= Beginning of Section =

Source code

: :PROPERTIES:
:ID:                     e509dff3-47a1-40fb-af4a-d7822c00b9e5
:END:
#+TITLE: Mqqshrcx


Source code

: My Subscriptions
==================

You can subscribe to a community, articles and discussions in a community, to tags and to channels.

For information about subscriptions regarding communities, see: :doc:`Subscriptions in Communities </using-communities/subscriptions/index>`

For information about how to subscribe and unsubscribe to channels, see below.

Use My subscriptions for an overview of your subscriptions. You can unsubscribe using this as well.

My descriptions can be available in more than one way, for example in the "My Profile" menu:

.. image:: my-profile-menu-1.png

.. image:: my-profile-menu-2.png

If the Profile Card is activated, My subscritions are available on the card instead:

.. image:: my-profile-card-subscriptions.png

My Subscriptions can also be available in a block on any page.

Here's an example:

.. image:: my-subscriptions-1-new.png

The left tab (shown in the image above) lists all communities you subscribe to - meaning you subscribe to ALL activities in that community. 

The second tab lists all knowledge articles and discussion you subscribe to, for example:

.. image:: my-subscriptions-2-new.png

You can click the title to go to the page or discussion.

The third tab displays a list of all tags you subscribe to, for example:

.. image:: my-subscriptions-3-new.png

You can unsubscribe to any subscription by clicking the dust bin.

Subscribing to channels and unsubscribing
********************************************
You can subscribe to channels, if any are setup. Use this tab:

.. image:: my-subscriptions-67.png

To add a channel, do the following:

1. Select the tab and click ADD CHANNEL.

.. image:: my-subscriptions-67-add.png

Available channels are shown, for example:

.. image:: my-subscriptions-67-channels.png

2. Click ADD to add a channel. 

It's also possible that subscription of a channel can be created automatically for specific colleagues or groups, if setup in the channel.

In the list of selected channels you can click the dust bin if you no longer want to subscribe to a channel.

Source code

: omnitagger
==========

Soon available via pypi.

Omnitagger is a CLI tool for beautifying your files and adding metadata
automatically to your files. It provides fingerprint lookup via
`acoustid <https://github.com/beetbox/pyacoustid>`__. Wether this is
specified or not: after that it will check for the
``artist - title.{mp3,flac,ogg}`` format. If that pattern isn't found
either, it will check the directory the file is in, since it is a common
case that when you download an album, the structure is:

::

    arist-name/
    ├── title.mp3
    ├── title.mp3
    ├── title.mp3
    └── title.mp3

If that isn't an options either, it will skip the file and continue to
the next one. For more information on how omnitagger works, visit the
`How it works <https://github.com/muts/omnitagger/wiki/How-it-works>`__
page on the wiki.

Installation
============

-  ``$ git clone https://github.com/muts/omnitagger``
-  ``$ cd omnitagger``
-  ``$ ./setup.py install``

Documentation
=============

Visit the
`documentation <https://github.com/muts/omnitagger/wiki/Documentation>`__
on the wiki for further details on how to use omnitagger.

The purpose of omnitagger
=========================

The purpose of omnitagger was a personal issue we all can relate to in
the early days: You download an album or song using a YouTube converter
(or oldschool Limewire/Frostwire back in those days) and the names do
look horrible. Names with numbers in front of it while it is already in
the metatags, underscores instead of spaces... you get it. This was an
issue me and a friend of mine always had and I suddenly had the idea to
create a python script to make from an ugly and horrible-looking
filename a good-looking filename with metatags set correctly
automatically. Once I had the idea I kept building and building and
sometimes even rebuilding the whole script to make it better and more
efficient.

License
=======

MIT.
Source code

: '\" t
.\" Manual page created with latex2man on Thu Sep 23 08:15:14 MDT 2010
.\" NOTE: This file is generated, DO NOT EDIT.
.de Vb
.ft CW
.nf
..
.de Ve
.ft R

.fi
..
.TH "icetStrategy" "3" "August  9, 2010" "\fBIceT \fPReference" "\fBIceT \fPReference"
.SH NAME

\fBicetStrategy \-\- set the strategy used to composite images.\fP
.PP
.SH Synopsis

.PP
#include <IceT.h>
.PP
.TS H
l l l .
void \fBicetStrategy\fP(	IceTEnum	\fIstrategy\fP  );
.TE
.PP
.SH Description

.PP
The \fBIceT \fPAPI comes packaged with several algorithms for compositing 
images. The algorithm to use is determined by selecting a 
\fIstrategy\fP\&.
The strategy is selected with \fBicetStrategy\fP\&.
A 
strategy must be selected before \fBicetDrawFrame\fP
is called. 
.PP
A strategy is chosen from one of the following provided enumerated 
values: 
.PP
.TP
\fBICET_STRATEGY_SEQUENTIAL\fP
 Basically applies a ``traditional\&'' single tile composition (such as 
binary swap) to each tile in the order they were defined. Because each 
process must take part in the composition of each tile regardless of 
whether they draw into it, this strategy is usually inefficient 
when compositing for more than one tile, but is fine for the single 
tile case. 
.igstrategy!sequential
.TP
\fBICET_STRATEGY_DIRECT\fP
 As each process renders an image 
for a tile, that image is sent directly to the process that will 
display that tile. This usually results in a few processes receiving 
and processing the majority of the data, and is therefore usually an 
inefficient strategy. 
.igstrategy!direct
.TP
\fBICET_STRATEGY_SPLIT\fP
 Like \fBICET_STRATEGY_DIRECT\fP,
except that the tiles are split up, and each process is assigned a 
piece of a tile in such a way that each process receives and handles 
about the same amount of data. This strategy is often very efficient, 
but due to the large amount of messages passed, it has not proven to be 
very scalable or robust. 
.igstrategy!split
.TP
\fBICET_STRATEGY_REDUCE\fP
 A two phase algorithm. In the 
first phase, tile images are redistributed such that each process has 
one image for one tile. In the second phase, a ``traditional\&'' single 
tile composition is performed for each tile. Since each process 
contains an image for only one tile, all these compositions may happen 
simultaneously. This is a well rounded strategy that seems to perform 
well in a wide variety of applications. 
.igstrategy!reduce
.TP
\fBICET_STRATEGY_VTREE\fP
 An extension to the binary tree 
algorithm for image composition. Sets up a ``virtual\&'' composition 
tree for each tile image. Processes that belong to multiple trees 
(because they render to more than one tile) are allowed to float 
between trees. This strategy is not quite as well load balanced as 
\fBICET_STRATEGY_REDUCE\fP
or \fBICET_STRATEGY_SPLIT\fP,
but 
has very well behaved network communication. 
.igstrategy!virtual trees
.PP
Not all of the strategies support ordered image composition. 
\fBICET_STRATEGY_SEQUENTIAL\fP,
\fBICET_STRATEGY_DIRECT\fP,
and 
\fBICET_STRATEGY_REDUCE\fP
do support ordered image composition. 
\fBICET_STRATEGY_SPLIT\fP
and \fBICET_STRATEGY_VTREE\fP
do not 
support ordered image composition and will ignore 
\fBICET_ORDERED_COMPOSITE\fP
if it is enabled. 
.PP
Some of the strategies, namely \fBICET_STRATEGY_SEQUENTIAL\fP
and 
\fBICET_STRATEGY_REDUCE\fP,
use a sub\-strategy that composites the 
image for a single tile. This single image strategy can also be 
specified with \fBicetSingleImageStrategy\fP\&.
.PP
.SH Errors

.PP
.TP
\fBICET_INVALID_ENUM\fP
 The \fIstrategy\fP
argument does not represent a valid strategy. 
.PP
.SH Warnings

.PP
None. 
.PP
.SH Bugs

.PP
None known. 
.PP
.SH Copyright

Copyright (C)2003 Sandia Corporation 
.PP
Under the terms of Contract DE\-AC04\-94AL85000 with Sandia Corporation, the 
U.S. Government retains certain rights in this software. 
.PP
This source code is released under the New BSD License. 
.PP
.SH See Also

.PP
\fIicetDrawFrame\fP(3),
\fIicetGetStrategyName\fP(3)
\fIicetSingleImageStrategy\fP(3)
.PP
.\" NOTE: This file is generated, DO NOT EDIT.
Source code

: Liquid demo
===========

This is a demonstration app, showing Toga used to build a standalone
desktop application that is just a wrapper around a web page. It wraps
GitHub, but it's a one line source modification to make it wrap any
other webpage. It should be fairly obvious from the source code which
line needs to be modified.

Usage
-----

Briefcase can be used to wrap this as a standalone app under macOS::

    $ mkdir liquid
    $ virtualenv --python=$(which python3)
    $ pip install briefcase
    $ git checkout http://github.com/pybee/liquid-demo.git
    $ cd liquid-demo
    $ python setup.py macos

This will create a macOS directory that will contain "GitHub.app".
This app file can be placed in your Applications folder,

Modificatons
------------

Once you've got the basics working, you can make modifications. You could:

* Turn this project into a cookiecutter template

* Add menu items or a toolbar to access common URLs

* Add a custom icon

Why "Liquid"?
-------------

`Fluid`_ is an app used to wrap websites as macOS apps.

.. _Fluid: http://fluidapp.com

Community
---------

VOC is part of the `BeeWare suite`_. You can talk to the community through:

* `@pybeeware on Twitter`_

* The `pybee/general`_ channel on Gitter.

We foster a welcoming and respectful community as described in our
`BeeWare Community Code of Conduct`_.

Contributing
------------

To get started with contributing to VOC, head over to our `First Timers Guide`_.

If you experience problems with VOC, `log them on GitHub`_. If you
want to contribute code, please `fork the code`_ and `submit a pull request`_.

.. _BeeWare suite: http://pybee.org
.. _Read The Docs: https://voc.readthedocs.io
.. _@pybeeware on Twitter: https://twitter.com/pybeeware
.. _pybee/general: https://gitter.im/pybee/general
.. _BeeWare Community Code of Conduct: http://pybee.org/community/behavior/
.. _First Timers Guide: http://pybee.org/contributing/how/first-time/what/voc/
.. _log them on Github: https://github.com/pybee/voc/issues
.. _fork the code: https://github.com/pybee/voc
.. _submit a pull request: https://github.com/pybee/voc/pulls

= End of Section =

YOUR TASK => Every line above from the line with "Available channels are" to the line with "2. Click ADD to add a channel.", inclusive, must be returned exactly; no other line belongs in the reply.

RESULT FOR THIS EXERCISE =>
Available channels are shown, for example:

.. image:: my-subscriptions-67-channels.png

2. Click ADD to add a channel. 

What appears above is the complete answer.